Tuesday, March 8, 2011

What is speaking?

Speaking is an interactive process of constructing meaning that involves producing and receiving and processing information (Brown, 1994; Burns & Joyce, 1997).  Speaking is also spontaneous and open ended but it is also not always unpredictable.  A speaker not only needs to know how to produce the specific parts (such as grammar, pronunciation, or vocabulary) of language but also needs to know how to produce language in social situations (pragmatics).  Speech has its own skills, structures, and conventions different from written language (Burns & Joyce; 1997; Carter & McCarthy, 1995).  When a speaker is involved in a speaking exchange, many different skills are involved in the process.  A speaker needs to be able to anticipate and then produce a correct response when in a speaking exchange.  Turn-taking, rephrasing, providing feedback, or redirecting (Burns & Joyce, 1997) are all elements that a speaker must manage in a speaking exchange.  Other skills a proficient speaker of English would need include:
·         Producing the sounds, stress patterns, rhythmic structures, and intonations of the language;
·         Using grammar structures accurately;
·         Assessing characteristics of the target audience
·         Selecting vocabulary that is understandable and appropriate for the audience
·         Applying strategies to enhance comprehensibility, such as emphasizing key words, rephrasing, or checking for listener comprehension;
·         Using gestures or body language; and
·         Paying attention to the success of the interaction and adjusting components of speech (Brown, 1994).

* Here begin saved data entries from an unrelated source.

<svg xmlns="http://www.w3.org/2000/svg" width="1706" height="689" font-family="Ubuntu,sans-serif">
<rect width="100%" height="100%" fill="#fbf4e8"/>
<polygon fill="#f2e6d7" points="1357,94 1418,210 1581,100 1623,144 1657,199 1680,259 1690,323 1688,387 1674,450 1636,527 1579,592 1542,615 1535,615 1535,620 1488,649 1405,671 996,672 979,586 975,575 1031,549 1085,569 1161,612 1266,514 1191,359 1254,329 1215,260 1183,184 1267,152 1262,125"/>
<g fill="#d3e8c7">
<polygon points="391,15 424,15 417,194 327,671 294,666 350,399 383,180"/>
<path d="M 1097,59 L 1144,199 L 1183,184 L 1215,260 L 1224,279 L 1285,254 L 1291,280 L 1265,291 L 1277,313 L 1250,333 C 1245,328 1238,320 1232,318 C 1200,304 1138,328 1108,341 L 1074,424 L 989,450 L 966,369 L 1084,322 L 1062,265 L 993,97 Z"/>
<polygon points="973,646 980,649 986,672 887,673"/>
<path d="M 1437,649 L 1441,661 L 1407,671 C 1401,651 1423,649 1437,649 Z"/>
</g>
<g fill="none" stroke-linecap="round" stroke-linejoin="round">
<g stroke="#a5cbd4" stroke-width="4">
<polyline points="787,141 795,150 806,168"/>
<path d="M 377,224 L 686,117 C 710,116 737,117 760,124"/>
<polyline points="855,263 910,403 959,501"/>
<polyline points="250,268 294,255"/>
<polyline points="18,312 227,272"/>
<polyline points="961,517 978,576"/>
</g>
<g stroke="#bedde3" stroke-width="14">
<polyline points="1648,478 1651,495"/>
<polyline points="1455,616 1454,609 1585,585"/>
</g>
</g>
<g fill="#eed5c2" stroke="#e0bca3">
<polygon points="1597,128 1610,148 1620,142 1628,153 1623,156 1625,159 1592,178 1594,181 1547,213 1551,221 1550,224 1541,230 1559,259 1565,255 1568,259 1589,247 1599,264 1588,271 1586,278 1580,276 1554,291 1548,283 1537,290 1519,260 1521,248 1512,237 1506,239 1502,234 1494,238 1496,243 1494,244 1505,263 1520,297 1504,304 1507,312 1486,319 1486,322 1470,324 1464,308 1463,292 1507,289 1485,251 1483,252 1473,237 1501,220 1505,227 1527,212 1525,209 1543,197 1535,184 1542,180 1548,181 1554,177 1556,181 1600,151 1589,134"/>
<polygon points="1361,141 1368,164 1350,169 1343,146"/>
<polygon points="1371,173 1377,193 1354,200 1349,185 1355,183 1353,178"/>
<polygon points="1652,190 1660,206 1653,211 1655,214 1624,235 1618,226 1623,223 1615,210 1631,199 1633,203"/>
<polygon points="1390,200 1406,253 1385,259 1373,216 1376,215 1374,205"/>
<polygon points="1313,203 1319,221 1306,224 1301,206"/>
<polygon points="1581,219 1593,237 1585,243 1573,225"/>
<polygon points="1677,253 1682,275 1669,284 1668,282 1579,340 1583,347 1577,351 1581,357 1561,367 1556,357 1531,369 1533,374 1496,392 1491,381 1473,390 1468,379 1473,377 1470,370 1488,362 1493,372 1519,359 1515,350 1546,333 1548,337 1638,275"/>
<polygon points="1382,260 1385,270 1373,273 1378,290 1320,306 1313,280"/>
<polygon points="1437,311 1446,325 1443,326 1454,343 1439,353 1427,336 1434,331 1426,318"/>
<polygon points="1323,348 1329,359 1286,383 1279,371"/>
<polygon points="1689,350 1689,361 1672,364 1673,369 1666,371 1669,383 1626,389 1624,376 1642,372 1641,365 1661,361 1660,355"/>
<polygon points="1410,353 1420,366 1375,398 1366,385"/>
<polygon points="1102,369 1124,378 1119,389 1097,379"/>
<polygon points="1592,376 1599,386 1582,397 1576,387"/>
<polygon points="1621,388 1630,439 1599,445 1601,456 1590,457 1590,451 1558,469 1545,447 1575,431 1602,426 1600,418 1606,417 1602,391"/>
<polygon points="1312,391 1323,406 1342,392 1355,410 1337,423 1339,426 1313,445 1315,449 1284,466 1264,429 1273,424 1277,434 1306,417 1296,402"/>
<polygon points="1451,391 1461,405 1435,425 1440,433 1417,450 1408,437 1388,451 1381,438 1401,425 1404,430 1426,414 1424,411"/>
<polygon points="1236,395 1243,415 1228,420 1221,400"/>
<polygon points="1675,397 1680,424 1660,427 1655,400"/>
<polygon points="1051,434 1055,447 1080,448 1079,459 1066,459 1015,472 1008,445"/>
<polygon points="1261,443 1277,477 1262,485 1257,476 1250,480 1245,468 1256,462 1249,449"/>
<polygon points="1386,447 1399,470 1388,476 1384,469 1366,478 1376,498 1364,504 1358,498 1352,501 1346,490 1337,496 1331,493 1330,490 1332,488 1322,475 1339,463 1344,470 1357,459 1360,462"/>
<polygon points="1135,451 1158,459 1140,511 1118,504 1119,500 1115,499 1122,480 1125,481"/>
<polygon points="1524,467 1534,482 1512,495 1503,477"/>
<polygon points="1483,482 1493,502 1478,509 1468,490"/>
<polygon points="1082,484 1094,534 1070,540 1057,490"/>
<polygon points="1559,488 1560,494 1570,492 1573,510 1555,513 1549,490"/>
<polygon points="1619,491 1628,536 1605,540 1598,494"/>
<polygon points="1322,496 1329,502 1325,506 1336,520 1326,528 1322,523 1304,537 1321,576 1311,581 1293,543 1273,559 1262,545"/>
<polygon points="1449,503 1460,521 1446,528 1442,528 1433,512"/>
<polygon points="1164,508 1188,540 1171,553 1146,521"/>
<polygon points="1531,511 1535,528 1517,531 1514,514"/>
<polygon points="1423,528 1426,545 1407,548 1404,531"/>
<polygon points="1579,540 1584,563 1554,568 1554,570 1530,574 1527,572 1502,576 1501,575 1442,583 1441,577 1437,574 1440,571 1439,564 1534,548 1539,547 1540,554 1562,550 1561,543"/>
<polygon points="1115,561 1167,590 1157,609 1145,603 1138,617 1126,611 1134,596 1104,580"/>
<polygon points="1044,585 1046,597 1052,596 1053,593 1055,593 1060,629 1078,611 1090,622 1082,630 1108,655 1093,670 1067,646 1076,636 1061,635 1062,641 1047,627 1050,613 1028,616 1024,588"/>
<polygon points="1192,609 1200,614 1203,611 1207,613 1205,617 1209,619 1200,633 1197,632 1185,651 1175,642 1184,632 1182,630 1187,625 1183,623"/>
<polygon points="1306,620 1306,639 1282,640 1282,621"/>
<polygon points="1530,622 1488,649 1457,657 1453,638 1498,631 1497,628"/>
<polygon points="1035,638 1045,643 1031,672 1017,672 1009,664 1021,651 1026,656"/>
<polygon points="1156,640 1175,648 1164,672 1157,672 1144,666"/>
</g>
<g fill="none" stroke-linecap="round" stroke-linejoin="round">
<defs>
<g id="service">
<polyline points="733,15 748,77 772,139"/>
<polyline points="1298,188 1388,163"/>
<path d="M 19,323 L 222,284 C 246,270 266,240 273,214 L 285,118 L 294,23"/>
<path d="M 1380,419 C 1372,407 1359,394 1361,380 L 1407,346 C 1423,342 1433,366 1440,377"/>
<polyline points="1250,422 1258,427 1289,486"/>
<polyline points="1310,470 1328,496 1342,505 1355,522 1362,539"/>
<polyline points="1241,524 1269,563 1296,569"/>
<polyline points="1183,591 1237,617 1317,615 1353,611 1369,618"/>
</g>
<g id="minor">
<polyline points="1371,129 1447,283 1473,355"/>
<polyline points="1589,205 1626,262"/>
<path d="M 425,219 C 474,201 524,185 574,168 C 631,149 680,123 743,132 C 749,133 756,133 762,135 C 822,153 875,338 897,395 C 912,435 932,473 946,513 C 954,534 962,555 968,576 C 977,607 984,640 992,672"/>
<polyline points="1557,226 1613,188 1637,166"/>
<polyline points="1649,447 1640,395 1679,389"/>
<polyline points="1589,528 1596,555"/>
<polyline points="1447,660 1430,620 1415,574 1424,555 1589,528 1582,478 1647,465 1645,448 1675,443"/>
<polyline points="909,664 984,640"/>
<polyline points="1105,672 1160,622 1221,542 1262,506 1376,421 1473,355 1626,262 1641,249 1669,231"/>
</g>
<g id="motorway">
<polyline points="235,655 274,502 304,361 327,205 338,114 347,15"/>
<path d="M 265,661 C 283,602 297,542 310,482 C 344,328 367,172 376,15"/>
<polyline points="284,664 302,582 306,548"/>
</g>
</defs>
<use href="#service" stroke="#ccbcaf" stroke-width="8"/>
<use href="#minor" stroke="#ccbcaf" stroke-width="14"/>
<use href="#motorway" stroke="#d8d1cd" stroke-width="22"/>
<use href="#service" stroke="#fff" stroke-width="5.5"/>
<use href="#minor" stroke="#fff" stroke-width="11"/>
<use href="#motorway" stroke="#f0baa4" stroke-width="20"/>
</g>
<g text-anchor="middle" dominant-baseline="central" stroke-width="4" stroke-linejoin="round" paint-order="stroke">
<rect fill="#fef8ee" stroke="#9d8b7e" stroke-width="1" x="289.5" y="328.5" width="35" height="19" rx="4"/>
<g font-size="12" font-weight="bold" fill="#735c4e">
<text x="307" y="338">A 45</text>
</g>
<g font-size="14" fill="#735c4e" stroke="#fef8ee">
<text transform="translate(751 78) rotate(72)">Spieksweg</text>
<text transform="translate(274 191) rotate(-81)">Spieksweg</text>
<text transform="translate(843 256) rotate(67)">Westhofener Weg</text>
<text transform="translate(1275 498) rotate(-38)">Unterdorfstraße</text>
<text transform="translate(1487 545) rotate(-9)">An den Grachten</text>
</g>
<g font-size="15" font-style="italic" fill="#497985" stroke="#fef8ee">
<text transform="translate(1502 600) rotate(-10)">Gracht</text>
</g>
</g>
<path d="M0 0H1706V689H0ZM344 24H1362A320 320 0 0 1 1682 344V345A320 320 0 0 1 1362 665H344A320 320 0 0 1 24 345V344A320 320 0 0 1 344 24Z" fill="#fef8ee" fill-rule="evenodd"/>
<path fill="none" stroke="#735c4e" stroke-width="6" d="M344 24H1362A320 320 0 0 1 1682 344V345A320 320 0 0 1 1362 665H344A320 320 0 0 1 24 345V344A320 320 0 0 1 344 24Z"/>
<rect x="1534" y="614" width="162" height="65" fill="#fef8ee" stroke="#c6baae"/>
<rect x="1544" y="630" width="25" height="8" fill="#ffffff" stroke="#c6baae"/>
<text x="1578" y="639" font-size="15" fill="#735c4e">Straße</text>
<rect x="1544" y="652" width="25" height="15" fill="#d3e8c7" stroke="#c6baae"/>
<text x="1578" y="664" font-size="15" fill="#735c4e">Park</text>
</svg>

There are many components that are needed in order for a person to be a proficient speaker.  As a student learning the English language a teacher needs to determine what skills and knowledge a student already has and what areas needs support and development.  If an ESL student is not able to appropriately use speaking skills, the message to a listener will not be able to be understood.  Whether an ESL student is in or out of a classroom, language functions are used to express meaning.